THE dungeons beneath the dungeons have not grown any warmer in the days since the children have been here. Most of the prophets hang by their very last breaths. They are old, you see. Old and weary. But they hang on for the children. They know they are needed, and sometimes this is all a person needs to hold tightly to life.
The children have developed coughs that worry Aleen. She has heard these coughs before, and they always meant Death. But her birthday is coming, and then, in one great act of magic, she will escape from here. And though the road will not be simple and straight, she has Seen what is next. Her Sight gifted her with that and then quickly faded away forever.
She has Seen what she must do.
So she counts down the hours and waits.
“You will go,” Yerin whispers beside her. The children are sleeping, or at least trying to sleep. They have forgotten day and night, for it is so dark in this dungeon that they do not know how many days and nights pass. “You will go tonight.”
“Yes,” Aleen says. “On the hour of my birth.”
“You will die,” he says.
“I am not afraid to die,” she says. “For this.”
“No,” Yerin says. “You were never afraid to die for anything.”

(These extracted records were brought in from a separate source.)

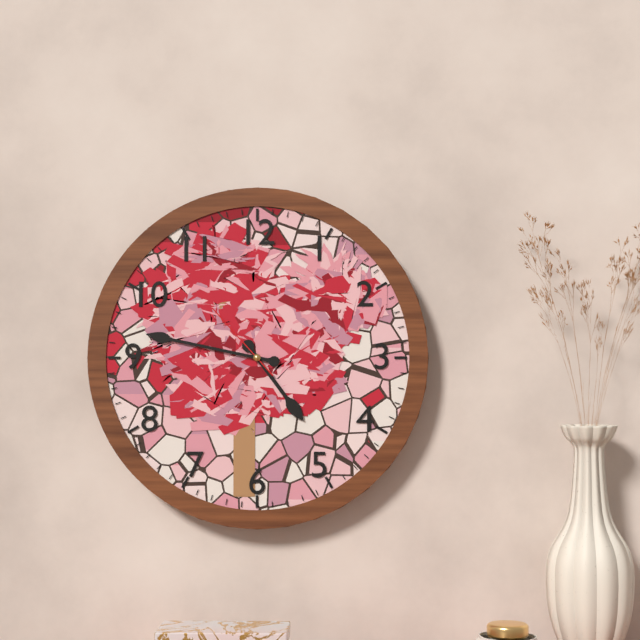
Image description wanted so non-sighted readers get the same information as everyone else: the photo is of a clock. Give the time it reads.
4:47:53
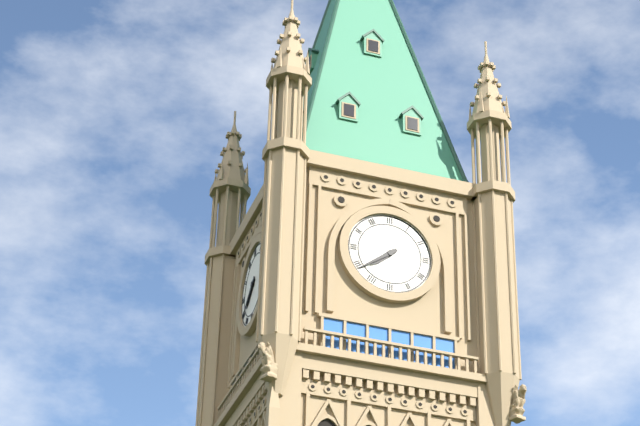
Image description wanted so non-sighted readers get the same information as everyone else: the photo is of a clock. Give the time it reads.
7:39
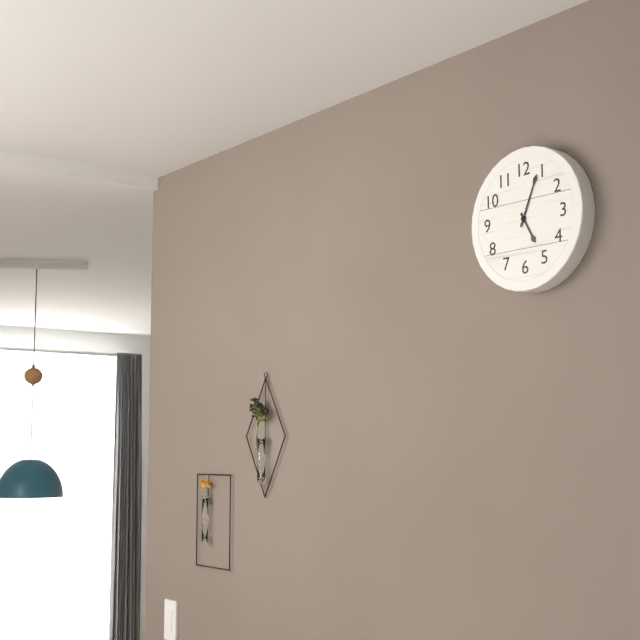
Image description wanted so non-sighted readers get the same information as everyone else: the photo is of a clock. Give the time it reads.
5:04
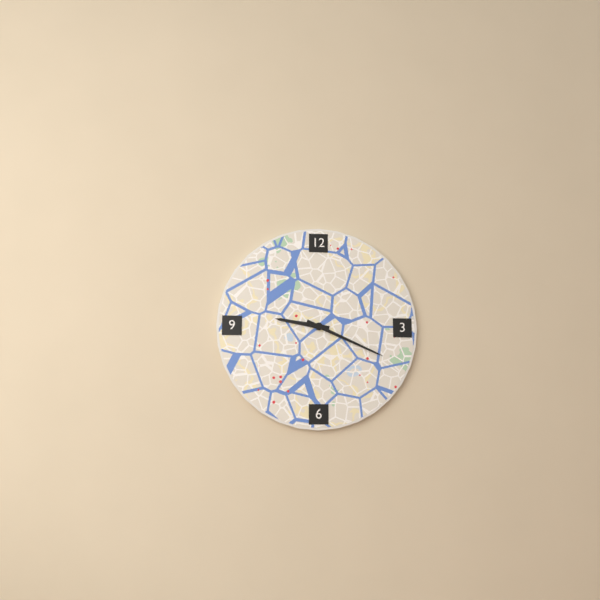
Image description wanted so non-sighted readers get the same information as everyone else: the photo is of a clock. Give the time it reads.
9:19
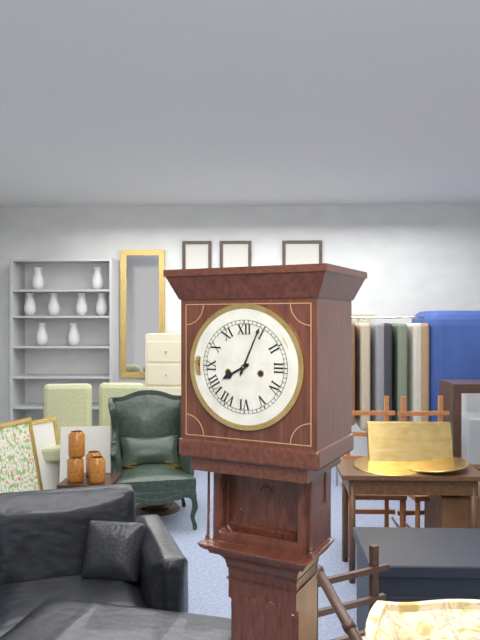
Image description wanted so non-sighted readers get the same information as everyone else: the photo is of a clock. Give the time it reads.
8:04
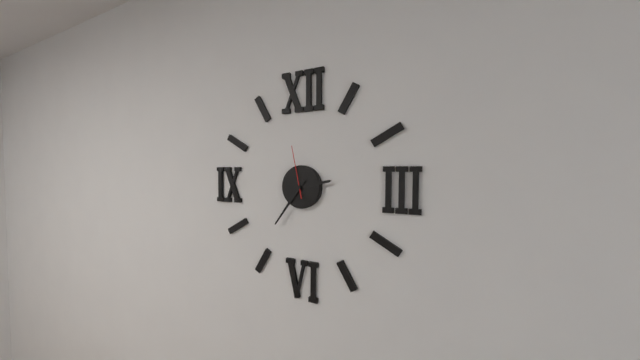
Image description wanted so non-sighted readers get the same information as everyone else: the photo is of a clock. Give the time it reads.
2:36:58
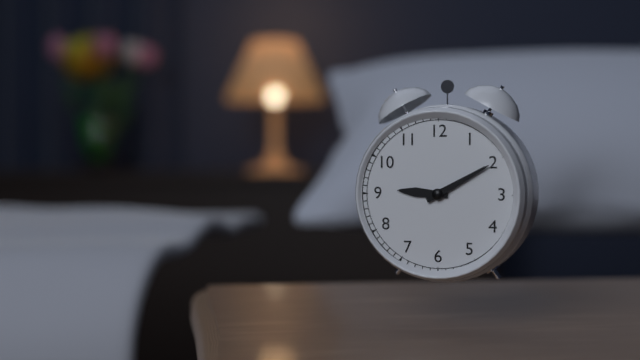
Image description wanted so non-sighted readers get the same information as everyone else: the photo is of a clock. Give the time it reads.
9:10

Aleen is quiet for a time. She considers. She listens. She lets the voice of yearning open the chambers of her heart, and it does not take long to know whose hand she has been holding all these hours that lead to her birthday. Ah, yes. Yerin. He was not Yerin when she knew him once. He was someone else. But he is one and the same.
He will care for the children like no one else would have cared for them. She knows they will be safe and that she is completely free to do her one last great act. She is permitted to give her life to save them all.
“Jem,” she says.
“Yes,” he says. “It is I.”
“How did you come to be here?” she says.
“In quite the same way you did, my dear,” he says. And then: “We have found each other at last.”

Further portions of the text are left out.